Existem pessoas que forçam a barra e que artificializam as coisas. Alguns são “belos” de maneira autóctone com beleza in natura. Essa beleza não é de representação estética, mas sim interna e filosófica. Tal beleza é capaz de transformar esse ser “belo” numa referência natural para os outros, visto que a sua beleza é admirada por todos sem arbitrariedade.  Eis a grande diferença do ser “belo” real e do ser “belo” fake. Os princípios humanos daquele que realmente é “belo” são explicitados para o mundo de forma espontânea e para isso não precisa de maquiagem ou outro correlato. A beleza das atitudes aparece nas entrelinhas, pois quem é “belo” não constrói publicidade em cima do agir bondoso.
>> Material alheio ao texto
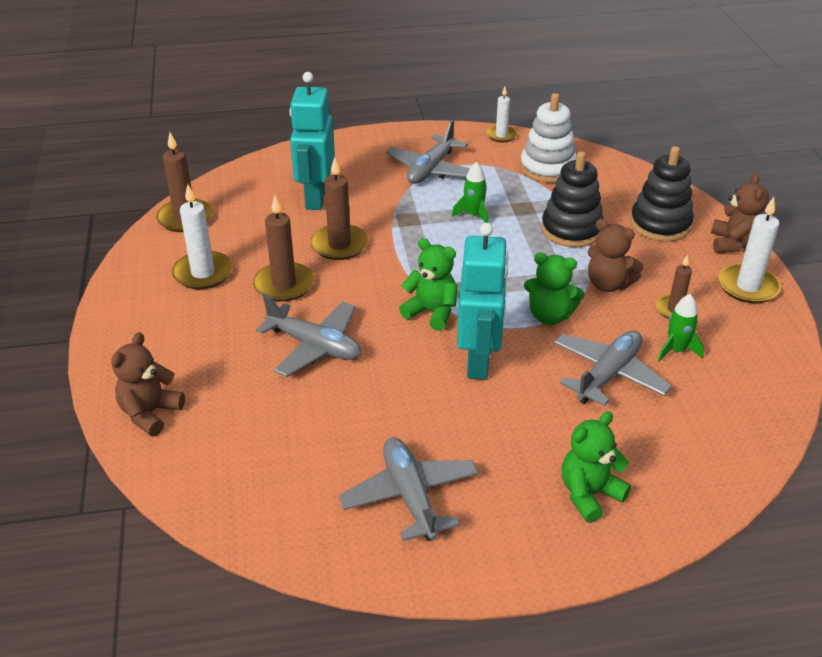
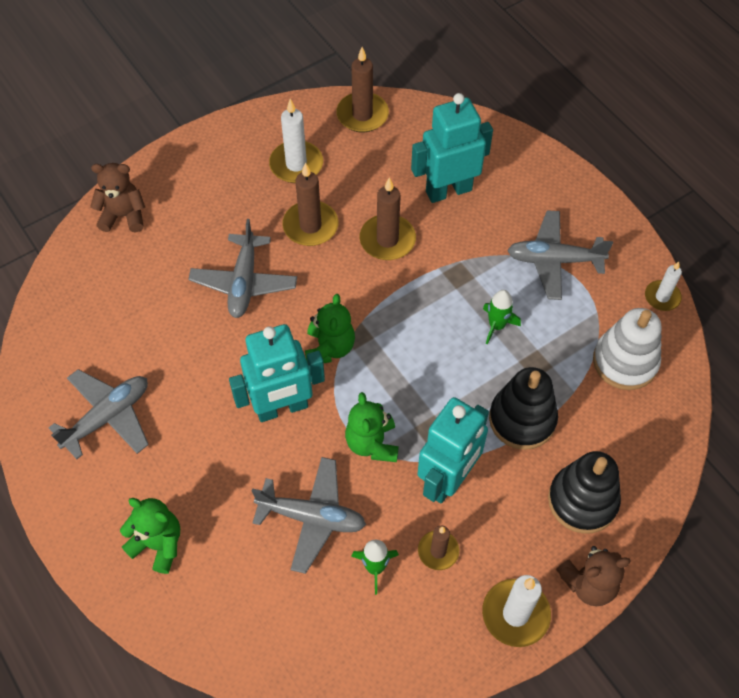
camera: 65 degrees right, 20 degrees up
(608, 284) = (448, 479): brown teddy bear -> turquoise robot

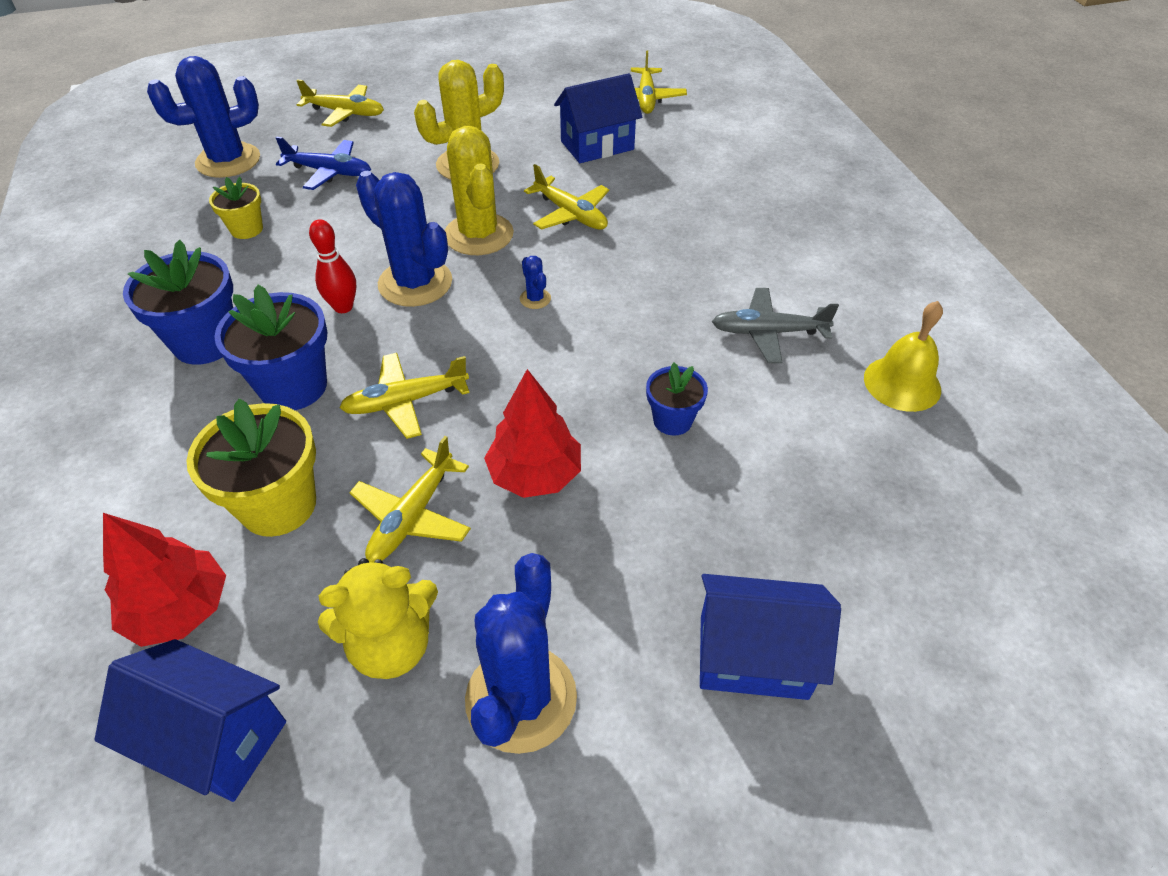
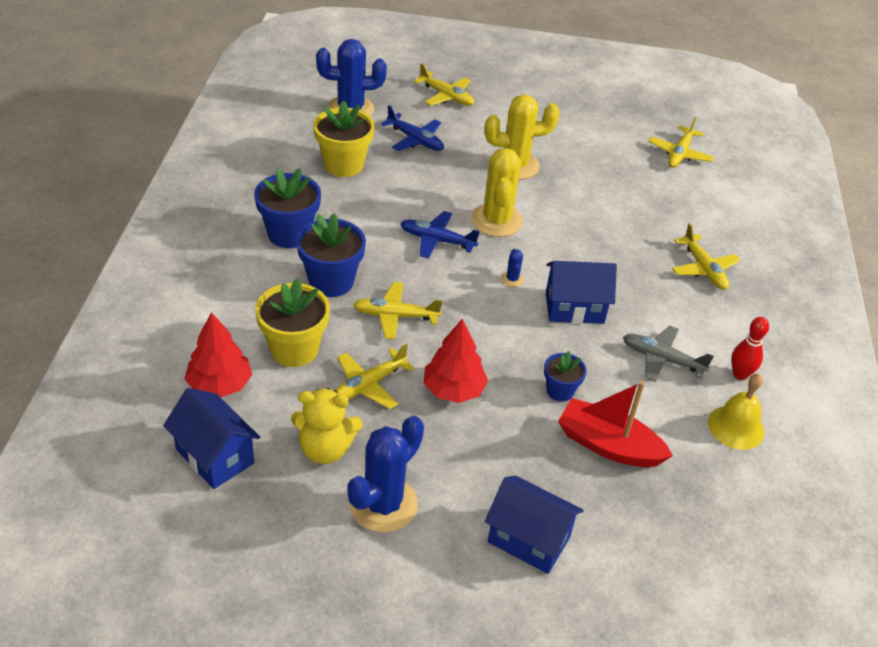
camera: 20 degrees right, 5 degrees down
(246, 229) = (343, 165): yellow flower pot -> yellow flower pot, size x1.74
(343, 307) = (383, 240): red bowling pin -> red bowling pin (740, 374)
(415, 283) = (437, 240): blue cactus -> blue plane
(570, 214) = (569, 227): yellow plane -> yellow plane (703, 269)
(597, 145) = (619, 180): blue house -> blue house (574, 308)
(773, 470) = (608, 445): none -> red boat

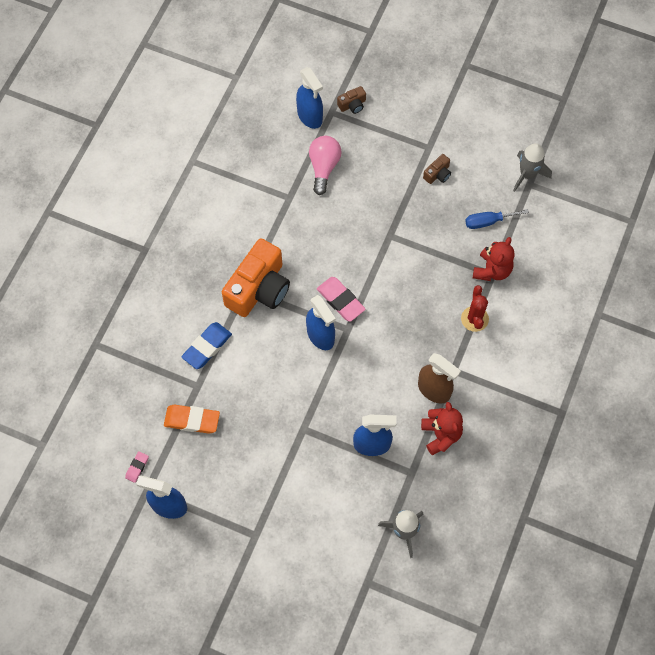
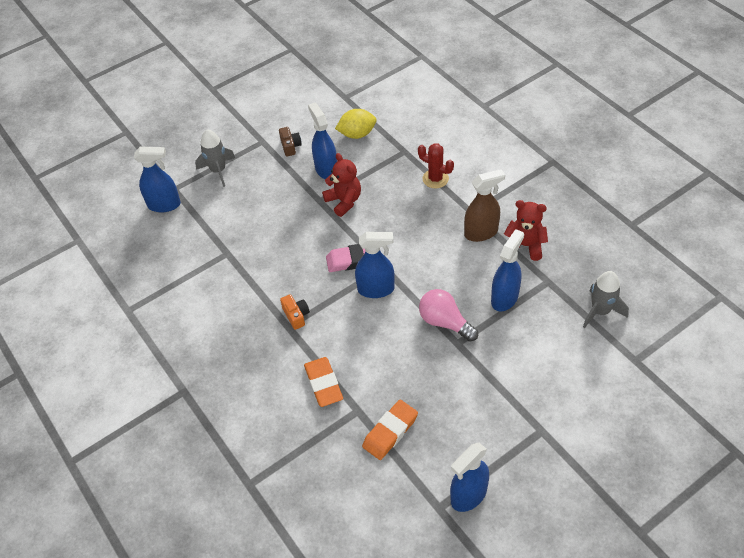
camera: 55 degrees left, 15 degrees down
(137, 467) = (409, 506): pink eraser -> none
(207, 347) = (323, 384): blue eraser -> orange eraser
(259, 289) = (296, 315): orange camera -> orange camera, size x0.42
(323, 167) = (220, 216): pink light bulb -> pink light bulb (445, 322)
(352, 105) = (180, 172): brown camera -> none
(428, 220) = (326, 169): none -> blue spray bottle
(488, 221) = (357, 134): blue screwdriver -> yellow lemon
(492, 270) = (401, 150): red teddy bear -> red teddy bear (344, 201)
(527, 174) = (336, 95): grey rocket -> grey rocket (218, 171)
Podemos, então, fazer uma reflexão – algumas atitudes definidas falsamente como “boas” e “belas” são movimentos em busca de um “belo” artificial e interesseiro, sobretudo se propósitos vaidosos e oportunistas regem a atuação do comportamento. Aos olhos de bons observadores, a feiura descabida é percebida naqueles que forçam uma beleza inexistente. Neste ser não “belo” há a materialização de um querer – o de ser bom, sem, na verdade, ser. Uma conveniência motivada por puro auto-investimento emocional ou material.
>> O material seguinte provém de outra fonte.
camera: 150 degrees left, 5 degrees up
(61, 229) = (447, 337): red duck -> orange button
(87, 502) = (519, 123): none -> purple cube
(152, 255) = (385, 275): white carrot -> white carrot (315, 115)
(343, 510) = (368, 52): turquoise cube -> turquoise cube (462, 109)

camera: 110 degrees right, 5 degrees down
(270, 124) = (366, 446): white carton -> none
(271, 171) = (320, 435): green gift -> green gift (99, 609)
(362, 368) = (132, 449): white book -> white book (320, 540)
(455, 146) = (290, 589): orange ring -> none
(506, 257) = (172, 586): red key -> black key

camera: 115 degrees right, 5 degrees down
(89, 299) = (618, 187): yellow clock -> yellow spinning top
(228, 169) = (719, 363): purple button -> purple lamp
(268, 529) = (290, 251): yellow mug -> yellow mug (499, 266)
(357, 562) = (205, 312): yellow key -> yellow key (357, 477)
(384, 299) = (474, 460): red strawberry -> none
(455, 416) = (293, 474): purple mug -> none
E assim a sociedade caminha com seus “messias” e propagadores da falsa beleza. Um mundo repleto de seres feios com virtudes empobrecidas e que pagam uma de “belos” representantes da pureza e da bondade. Nesse contexto, precisa-se registrar uma observação de suma importância – para que a beleza humana exista, será necessário o verdadeiro significado dos fatos, ou seja, o porquê ético das nossas escolhas. A liberdade para escolher responsabiliza o nosso agir. Desse modo, podemos escolher em ser e não ser “belo”. Ao escolher o não ser, muitos de nós acaba por criar uma gambiarra forçosa – a tentativa de demonstrar que somos “belos”.  A real beleza do ser deve acontecer sem que ocorra um autobenefício ou um legislar em causa própria. Isso sim separa o joio do trigo e mostra quem é “belo” em essência e expõe, também, aquele que quer ser “belo” por conveniência.
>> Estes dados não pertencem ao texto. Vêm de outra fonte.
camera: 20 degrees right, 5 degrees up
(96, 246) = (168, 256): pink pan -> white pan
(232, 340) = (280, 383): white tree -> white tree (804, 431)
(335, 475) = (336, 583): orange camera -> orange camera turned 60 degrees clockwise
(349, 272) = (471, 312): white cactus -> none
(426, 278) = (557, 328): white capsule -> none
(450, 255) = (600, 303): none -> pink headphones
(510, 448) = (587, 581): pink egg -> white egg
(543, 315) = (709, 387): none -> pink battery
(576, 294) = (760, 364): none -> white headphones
A real beleza não permite “blush” ou outros cosméticos. Então, aquele que simula ou mimetiza beleza para lucrar com isso nunca poderá ser considerado “belo”. Infelizmente, isso é tão comum e engana em demasia. Por vezes, encontramos pessoas idealizando outras por não terem atinado que o “ídolo” é um embusteiro aproveitador. O ser “belo” não faz escambo de atitudes. Ele, simplesmente, entende que o mundo precisa dele e que ele nunca estará acima dos outros e do próprio mundo. Ele investe em si um desejo de contribuição para o mundo onde o correto e o decente são nortes a serem seguidos. Ele compreende que não há beleza se somente ele ou poucos tiverem paz, seja ela emocional, social, financeira e existencial.

O ser “belo” não costuma registrar sua beleza a qual é quase sinônimo de bondade humanística. A engrenagem do mundo tem incontáveis peças diferentes dele. Isso é um princípio para valorizar o ser “belo” em essência. Sei que esse mundo é carente de representantes “belos” e, por isso, gosto de valorizá-los ao extremo até por que, como filosofado por Santo Agostinho, “a beleza é realmente um bom dom de Deus; mas que os bons não pensem que ela é um grande bem, pois Deus a distribui mesmo para os maus”. Portanto, em tese, somos seres realmente “belos” ou “falsos belos”. A escolha é nossa.